Skip the Website Visit
With E commerce or any type of product sale for that matter, it’s obviously critical that you get the right eye balls on your website at the right time. I mean that’s what advertising is all about in a nutshell. But what if that wasn’t necessary?
As 2018 draws to a close, we need to be mindful of what we’re all racing towards. Racing being the keyword. Speed. We want speed in everything we do. As little resistance as is physically possible to what we want. Speed in page loading. Speed in checkout (I’m looking at you Amazon). Speed in the acquisition of required information. Why will Alexa and Google Home rule the day? Because it’s easier to just speak than to grab out my phone and type.

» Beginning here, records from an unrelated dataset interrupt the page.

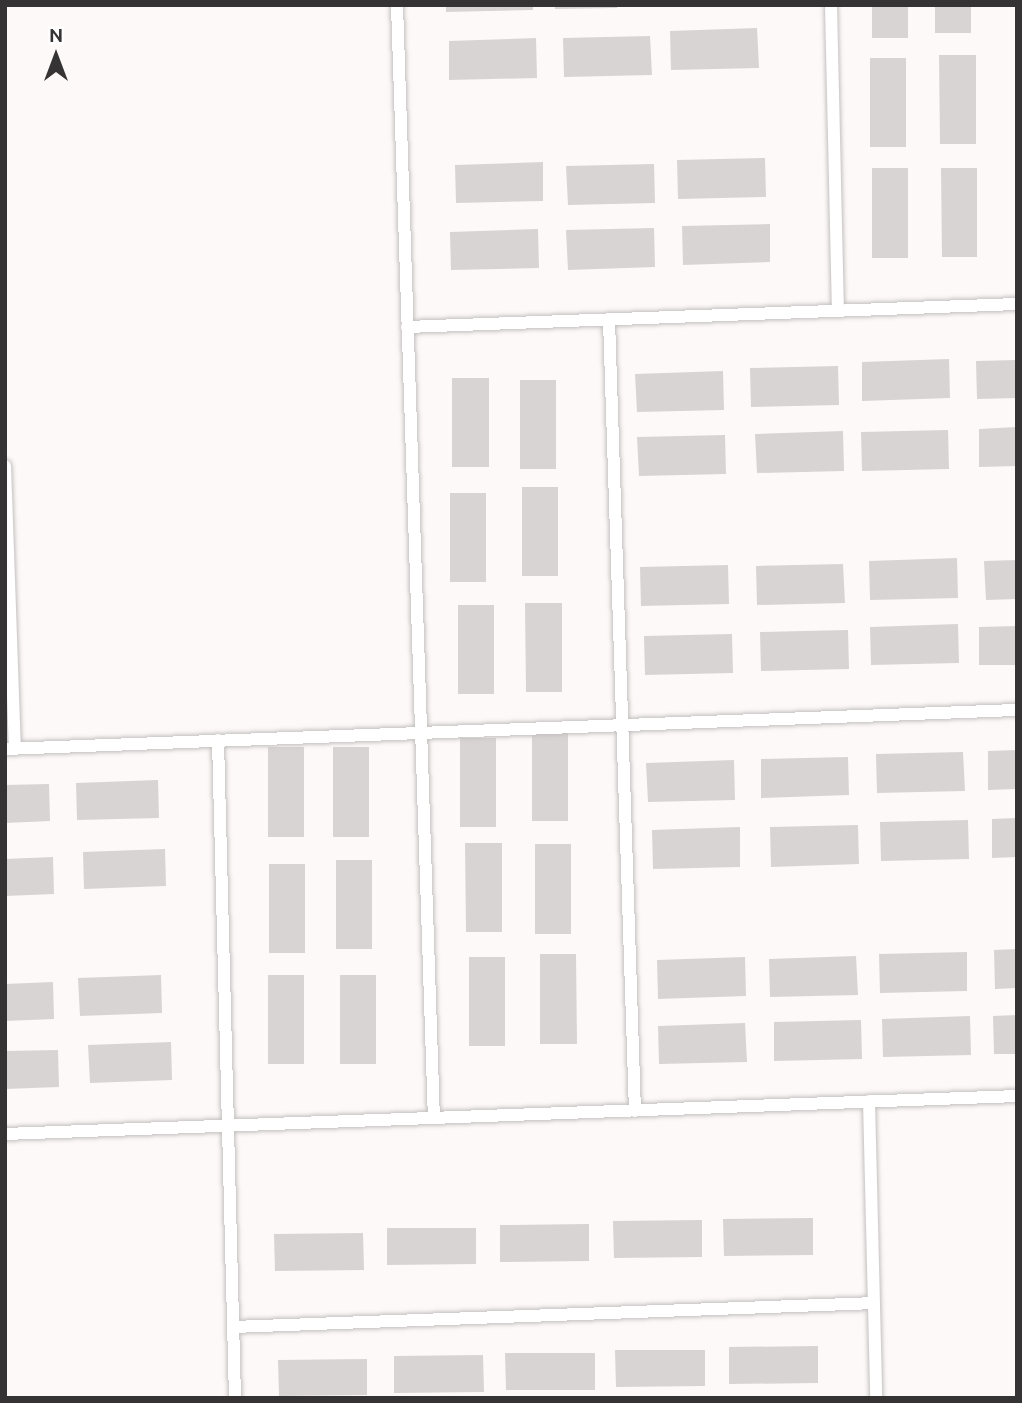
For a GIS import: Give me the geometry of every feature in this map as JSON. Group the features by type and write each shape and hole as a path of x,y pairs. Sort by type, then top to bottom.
{"lane":[{"path":"397,5 434,1118"},
{"path":"831,5 838,311"},
{"path":"407,327 1017,304"},
{"path":"609,320 635,1111"},
{"path":"5,466 10,748 1017,710"},
{"path":"218,740 235,1398"},
{"path":"5,1134 1017,1096"},
{"path":"869,1101 876,1398"},
{"path":"233,1328 874,1303"}],"building":[{"path":"446,5 533,5 533,10 446,12"},
{"path":"555,5 617,5 617,8 555,9"},
{"path":"872,5 908,5 908,38 872,38"},
{"path":"935,5 971,5 971,33 935,33"},
{"path":"757,28 759,68 671,70 670,31"},
{"path":"650,36 652,75 564,77 563,38"},
{"path":"536,38 537,78 449,80 449,41"},
{"path":"939,55 976,55 976,144 940,144"},
{"path":"870,58 906,58 906,147 870,147"},
{"path":"765,158 766,197 678,199 677,160"},
{"path":"543,162 543,201 456,203 455,165"},
{"path":"654,164 655,203 568,205 566,166"},
{"path":"872,168 908,168 908,258 872,258"},
{"path":"941,168 977,168 977,257 942,257"},
{"path":"770,224 770,262 683,265 682,226"},
{"path":"654,228 655,267 568,270 566,230"},
{"path":"538,229 539,268 451,270 450,232"},
{"path":"949,359 950,398 862,401 862,362"},
{"path":"1017,360 1017,398 977,399 976,361"},
{"path":"838,366 839,405 751,407 750,368"},
{"path":"723,371 724,410 637,412 635,374"},
{"path":"452,378 489,378 489,467 452,467"},
{"path":"520,380 556,380 556,469 520,469"},
{"path":"1017,427 1017,466 979,467 979,429"},
{"path":"948,430 949,469 862,471 861,432"},
{"path":"843,431 844,471 757,473 755,434"},
{"path":"725,435 726,474 639,476 637,437"},
{"path":"522,487 558,487 558,576 522,576"},
{"path":"450,493 486,493 486,582 450,582"},
{"path":"957,558 958,598 870,600 869,561"},
{"path":"1017,560 1017,599 986,600 984,561"},
{"path":"843,564 845,603 757,605 756,566"},
{"path":"728,565 729,604 641,606 640,567"},
{"path":"525,603 562,603 562,692 526,692"},
{"path":"458,605 494,605 494,694 458,694"},
{"path":"958,624 959,663 871,665 870,627"},
{"path":"1017,626 1017,665 979,665 979,627"},
{"path":"848,630 849,669 761,671 760,632"},
{"path":"732,634 733,673 645,675 644,636"},
{"path":"532,732 568,732 568,821 532,821"},
{"path":"460,738 496,738 496,827 460,827"},
{"path":"268,747 304,747 304,837 268,837"},
{"path":"333,747 369,747 369,837 333,837"},
{"path":"1017,750 1017,789 988,790 988,751"},
{"path":"963,752 965,791 877,793 876,754"},
{"path":"848,757 849,795 761,798 761,759"},
{"path":"734,760 735,800 648,802 646,763"},
{"path":"158,780 159,818 77,820 76,783"},
{"path":"49,784 50,821 5,823 5,785"},
{"path":"1017,818 1017,857 992,858 992,819"},
{"path":"968,820 969,859 881,861 880,822"},
{"path":"858,825 859,864 771,867 770,827"},
{"path":"740,827 740,867 653,869 652,830"},
{"path":"465,843 502,843 502,932 466,932"},
{"path":"535,844 571,844 571,934 535,934"},
{"path":"165,849 166,886 84,889 83,852"},
{"path":"53,857 54,894 5,896 5,859"},
{"path":"336,860 372,860 372,949 336,949"},
{"path":"269,864 305,864 305,953 269,953"},
{"path":"1017,949 1017,988 995,989 994,950"},
{"path":"967,952 967,991 880,993 879,954"},
{"path":"540,954 576,954 577,1044 540,1044"},
{"path":"856,956 858,995 770,997 769,959"},
{"path":"469,957 505,957 505,1046 469,1046"},
{"path":"745,957 746,996 658,999 657,960"},
{"path":"161,975 162,1013 80,1016 78,978"},
{"path":"268,975 304,975 304,1064 268,1064"},
{"path":"340,975 376,975 376,1064 340,1064"},
{"path":"53,982 54,1019 5,1021 5,984"},
{"path":"1017,1015 1017,1054 994,1054 993,1016"},
{"path":"970,1016 971,1055 883,1057 882,1019"},
{"path":"861,1020 862,1059 774,1061 774,1022"},
{"path":"745,1023 747,1062 659,1064 658,1026"},
{"path":"171,1042 172,1080 90,1083 88,1045"},
{"path":"58,1050 59,1087 5,1089 5,1051"},
{"path":"813,1218 813,1255 724,1256 723,1219"},
{"path":"702,1220 702,1257 614,1258 613,1221"},
{"path":"589,1224 589,1261 500,1262 500,1225"},
{"path":"387,1228 476,1228 476,1264 387,1265"},
{"path":"363,1233 364,1270 275,1271 274,1234"},
{"path":"818,1346 818,1383 729,1384 729,1347"},
{"path":"615,1350 705,1350 705,1386 616,1387"},
{"path":"505,1353 595,1353 595,1390 506,1390"},
{"path":"483,1355 484,1392 394,1393 394,1356"},
{"path":"367,1359 367,1395 279,1396 278,1360"}]}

So through the lens of the reality of where we are as a society, we need to be mindful of how important website visits actually are to our end goal. I’ll give you an example. Suppose a social agency with clients in their late teens and early twenties. They have a nice website and they do Facebook and Instagram and Google advertising and all that good stuff that proper entities should be doing. The ultimate goal is to get a client visit in the hopes of a desired client outcome. But the interesting thing here is that the desired outcome isn’t necessarily dependent on the client visit. We would like to believe it is, but the uptake of the information is really what’s required, whether that’s through the staff at the agency during a visit, or simply compelling media delivered digitally.

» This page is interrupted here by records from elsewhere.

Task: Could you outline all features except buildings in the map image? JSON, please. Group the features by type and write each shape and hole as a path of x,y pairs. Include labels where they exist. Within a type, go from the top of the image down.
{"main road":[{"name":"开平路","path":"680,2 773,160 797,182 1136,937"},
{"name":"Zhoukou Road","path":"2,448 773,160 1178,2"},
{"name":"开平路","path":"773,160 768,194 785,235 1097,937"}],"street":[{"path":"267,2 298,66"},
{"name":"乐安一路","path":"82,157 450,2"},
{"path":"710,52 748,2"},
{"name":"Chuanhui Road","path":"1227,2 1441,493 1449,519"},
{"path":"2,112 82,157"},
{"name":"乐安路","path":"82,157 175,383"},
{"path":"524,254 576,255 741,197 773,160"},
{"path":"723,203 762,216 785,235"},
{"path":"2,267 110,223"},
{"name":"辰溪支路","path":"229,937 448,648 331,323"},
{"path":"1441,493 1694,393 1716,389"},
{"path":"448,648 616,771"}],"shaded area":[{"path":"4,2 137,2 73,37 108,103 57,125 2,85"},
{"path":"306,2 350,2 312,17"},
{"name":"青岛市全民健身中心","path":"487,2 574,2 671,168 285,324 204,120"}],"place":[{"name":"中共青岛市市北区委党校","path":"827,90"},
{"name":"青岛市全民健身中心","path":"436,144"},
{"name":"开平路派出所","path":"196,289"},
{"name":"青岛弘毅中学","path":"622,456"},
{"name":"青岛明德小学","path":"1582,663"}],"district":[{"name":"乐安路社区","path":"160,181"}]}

Let me give you a scenario. Through Google Ads a prospective client searches a keyword and hits the website. For whatever reason, said user exits the website without taking action. Sure it stinks but that’s reality. However, we’re still left with some pieces to work with. First, if that user saw our keyword and clicked on our ad, they’ve just shown us they’re in-market for the service being offered. Second, if we have Facebook Pixel and Google Remarketing tag set up, we now have a means to reach them. The traditional path would be to show them ads to get them back on the website for another crack at closing the sale. If we’re being stone-cold about what we really need for the outcome, and what’s needed is the desired decision, not the desired decision via the in-office visit via the website contact form, why send them back to the website at all? It’s just more speed bumps. Why not use the media to educate them on the desired outcome? 15 second videos and similar? Youtube recently launched a video sequencing option on the Google Ads platform. Supposing the aforementioned scenario, what if we created a 4-part video series that paralleled the “in office” experience. Sure it would lose the human touch, but it would drastically expand in reach! And all to that in-market audience we might have never had a shot at.
It’s almost 2019. As marketers let’s behave like it.